Summertime is conflict time - here is how to handle it

Summer is a time of conflicts. Riots start. Governments break. Conflicts around screen time amplify. Marriages end. The most common time to file for divorce is, in fact, right after the summer holidays.

It makes summer the best time to practice conflict management skills.

At Fika, we love conflicts. Well, we like healthy and productive conflicts. We try to fight or argue at least 20 percent of the time. We believe conflicts are essential in all kinds of relationships, whether professional or personal. But we also believe that is wise to learn and practice some skills, in order to not shy away from, but rather turn a conflict into a healthy and productive one.

Some of the skills are the same as we use in bubble-hopping, silo-bursting, and similar practices: listening, asking and sharing. Others are more specific for conflict management.

Ian Leslie, a British journalist, offers good advice in his book “Conflicted: Why Arguments are Tearing Us Apart, and How They Can Bring Us Together”:

  • Make sure that you make the person you have a conflict with, feels good about themselves. Love bomb!

  • Ban the use of “you”. Or use it sparingly.

  • Forget trying to control how the other person thinks or feels. And whatever you do, don’t tell anyone what (you believe) they are thinking or feeling.

  • Don’t assume that you are normal.

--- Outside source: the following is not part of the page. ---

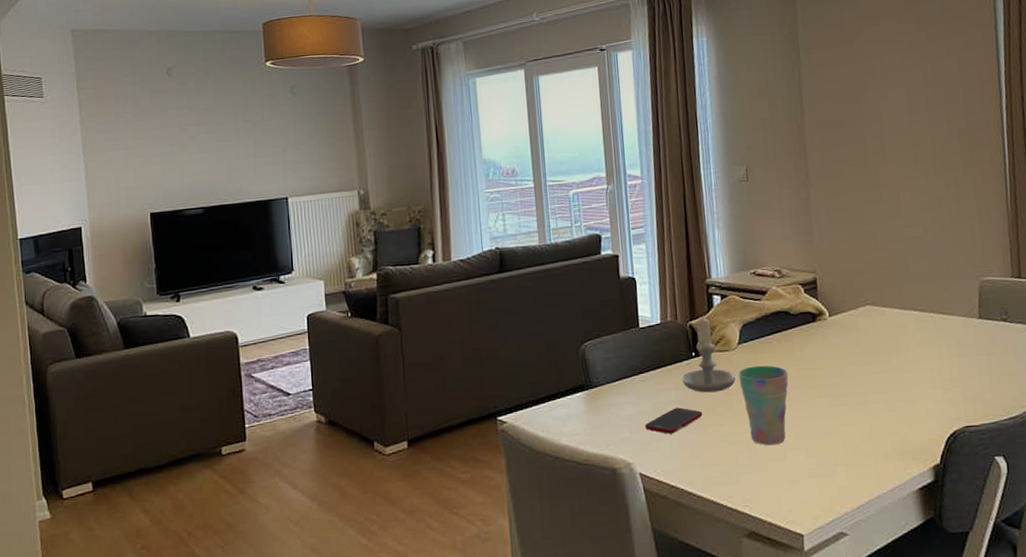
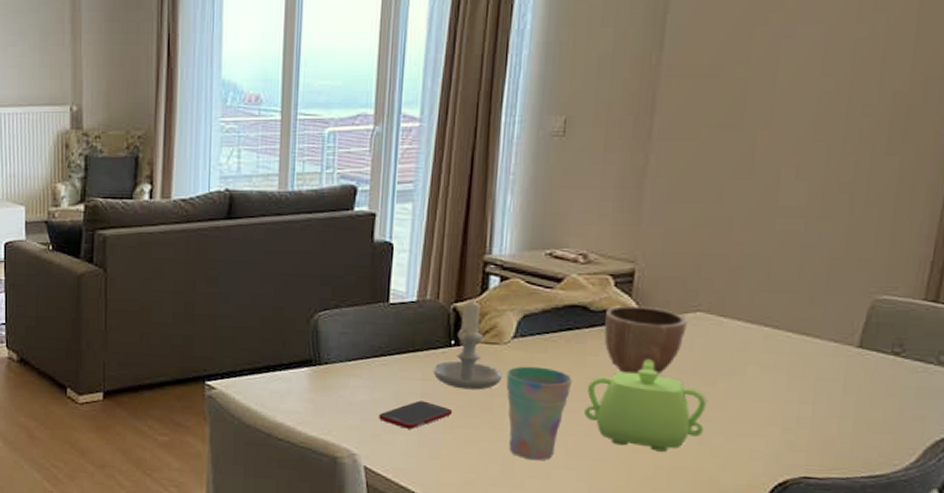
teapot: none [800,348,890,423] -> present [584,359,707,452]
decorative bowl: none [802,305,862,362] -> present [604,305,688,375]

You might seem strange to someone else.

  • Arguments tend to repeat themselves. Introduce something new. Be creative.

  • Be real. Try to make an honest human connection.

  • Use looping and check if you have understood the other person correctly.

  • Celebrate losing an argument – it is such an important part of a democratic society.

  • And, perhaps most important of all, be curious. Instead of trying to prove that you are right, try to be interested – and interesting!

There are, of course, many more conflict management skills. What are your favorites?